§ TESTO DI PARTENZA
====================
Anche dall'emigrante-scienziato Mosè Bertoni ci si potrebbe aspettare qualche osservazione su questa meraviglia della tecnica: botanico di formazione, è intriso di positivismo e molto attento agli strumenti scientifici e alla tecnica applicata. Invece si limita a un'osservazione laconica: «Il vapore, come barco, è buonissimo, rapido e ben costrutto». È vero che lui non sta scrivendo un romanzo, sta solo comunicando ai parenti come si è svolto il viaggio. Si resta tuttavia un po' sorpresi, anche perché in altre occasioni non si trattiene certo dal descrivere nei minimi particolari ciò che vede e ciò che gli capita.
====================
§ INFORMAZIONI SULLA FONTE

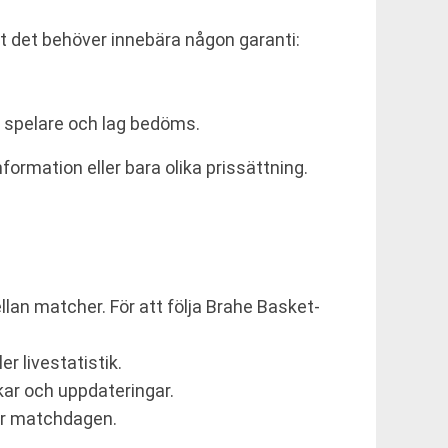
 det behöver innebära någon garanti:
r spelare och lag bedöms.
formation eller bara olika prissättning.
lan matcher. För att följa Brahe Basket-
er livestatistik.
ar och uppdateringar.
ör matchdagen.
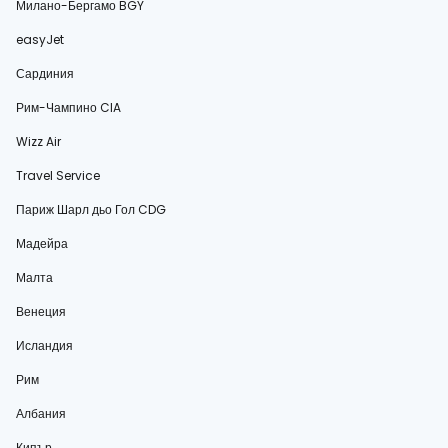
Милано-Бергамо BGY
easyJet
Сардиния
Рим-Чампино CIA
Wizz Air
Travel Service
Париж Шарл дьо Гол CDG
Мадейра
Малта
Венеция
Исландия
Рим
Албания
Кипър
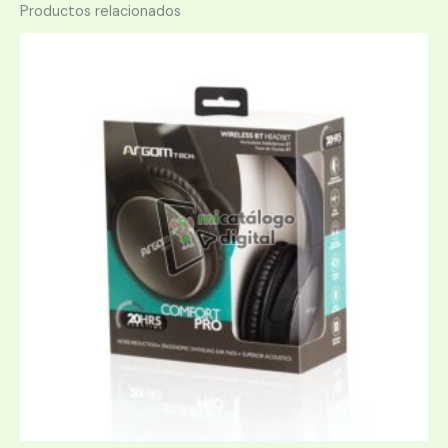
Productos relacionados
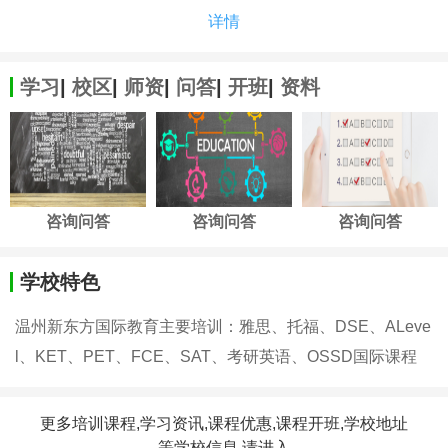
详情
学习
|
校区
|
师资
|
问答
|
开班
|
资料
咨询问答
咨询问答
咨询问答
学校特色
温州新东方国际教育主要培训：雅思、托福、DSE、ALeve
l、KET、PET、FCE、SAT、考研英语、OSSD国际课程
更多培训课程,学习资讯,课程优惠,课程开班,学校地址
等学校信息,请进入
====================
§ IL TUO COMPITO
Riscrivi in forma di elenco puntato il paragrafo del testo di partenza che comincia con «Anche dall'emigrante-scienziato Mosè Bertoni», conservandone i fatti principali.

§ RISPOSTA AL COMPITO
- Da Mosè Bertoni, emigrante-scienziato, ci si aspetterebbe qualche osservazione su questa meraviglia della tecnica.
- È botanico di formazione, intriso di positivismo e attento agli strumenti scientifici e alla tecnica applicata.
- Si limita invece a una frase laconica: «Il vapore, come barco, è buonissimo, rapido e ben costrutto».
- Non sta scrivendo un romanzo, ma comunica ai parenti come si è svolto il viaggio.
- La brevità sorprende comunque, perché in altre occasioni descrive nei minimi particolari ciò che vede e ciò che gli capita.